TANKINO : Lars Von Trier's Melancholia

Illustration : Giom



Plus lyrique et moins violent, plus humain mais dépressif, le dernier film de Lars Von Trier se décline en deux volets prenant chacun le nom d’une des deux sœurs interprétées magistralement par Kirsten Dunst (prix d’interprétation à Cannes) et Charlotte Gainsbourg. Sur fond d’apocalypse à retardement sublimé par la musique de Wagner, le provocateur réalisateur danois réalise son meilleur film.


Lars (Von) Trier est un emmerdeur. Contrairement à la majorité des réalisateurs de ce monde, le Danois aime aller à l’encontre des problèmes (réfuter les décors dans Dogville, 2003), à déraper juste quand il ne faut pas (« Je comprends Hitler » à Cannes) et à jouer avec le public de façon aussi malsaine qu’il dirige ses comédiens. Déjà dans The Idiots (1998), un de ces films dogmatiques (il fonde dans les années 90 le Dogme95 qui est une sorte de mouvement artistique selon des règles définies : filmer caméra à l’épaule, pas ou peu de montage) l’atmosphère instaurée par Lars était déstabilisante pour le spectateur qui ne savait plus vraiment comment comprendre le film, la frontière entre le docu et la fiction étant si mince. Dancer In The Dark (2000) – sa comédie musicale – fut remarqué à Cannes pour la qualité de ses scènes de danse et la réflexivité de la notion de musical : croire en la danse et à l’évasion pour sortir de la folie. La présence de Bjork n’était pas non plus insignifiante. Déjà Lars jouait à torturer ses actrices et l’artiste islandaise ne manqua pas d’écrire une lettre à Nicole Kidman pour la dissuader de jouer dans Dogville. Charlotte Gainsbourg en subira les frais dans Antichrist (2009) mais acceptera de poursuivre avec ces rôles masochistes. Cependant, Melancholia – le film qu’il définit comme son plus optimiste – se veut plus calme, moins « film d’auteur », moins dogmatique dans ce sens, ce qui voudrait donc dire plus agréable à l’oeil.
☆ ☆ ☆ ☆ ☆ ☆ ☆
Consigne: Recopiez fidèlement, s'il vous plaît, le passage de la critique de Melancholia ci-dessus qui commence à « TANKINO : Lars » et se termine à « son meilleur film. ».
☆ ☆ ☆ ☆ ☆ ☆ ☆
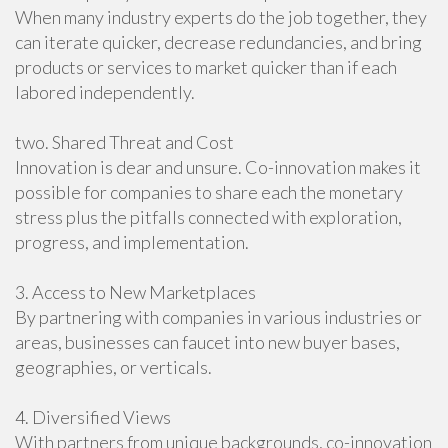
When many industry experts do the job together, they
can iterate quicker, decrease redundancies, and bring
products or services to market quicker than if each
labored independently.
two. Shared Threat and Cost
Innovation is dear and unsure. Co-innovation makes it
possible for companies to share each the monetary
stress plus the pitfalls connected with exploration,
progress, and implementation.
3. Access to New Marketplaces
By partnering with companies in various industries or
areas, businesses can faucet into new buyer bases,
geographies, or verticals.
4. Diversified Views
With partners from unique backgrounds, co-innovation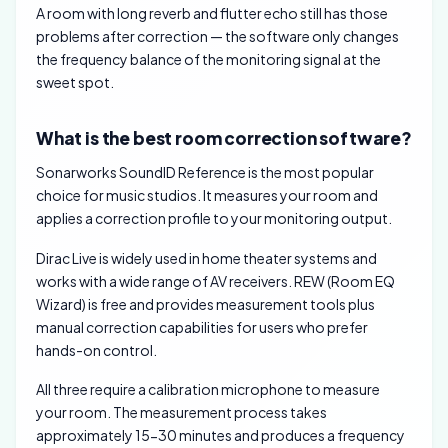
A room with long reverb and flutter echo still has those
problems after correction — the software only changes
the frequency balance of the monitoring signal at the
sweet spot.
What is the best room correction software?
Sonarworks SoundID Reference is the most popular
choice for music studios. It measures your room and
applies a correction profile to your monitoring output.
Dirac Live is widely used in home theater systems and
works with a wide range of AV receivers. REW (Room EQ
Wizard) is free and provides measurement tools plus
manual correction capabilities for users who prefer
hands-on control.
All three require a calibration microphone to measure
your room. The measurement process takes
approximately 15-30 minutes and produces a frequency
☆ ☆ ☆ ☆ ☆ ☆ ☆
Résultat obtenu:
TANKINO : Lars Von Trier's Melancholia

Illustration : Giom



Plus lyrique et moins violent, plus humain mais dépressif, le dernier film de Lars Von Trier se décline en deux volets prenant chacun le nom d’une des deux sœurs interprétées magistralement par Kirsten Dunst (prix d’interprétation à Cannes) et Charlotte Gainsbourg. Sur fond d’apocalypse à retardement sublimé par la musique de Wagner, le provocateur réalisateur danois réalise son meilleur film.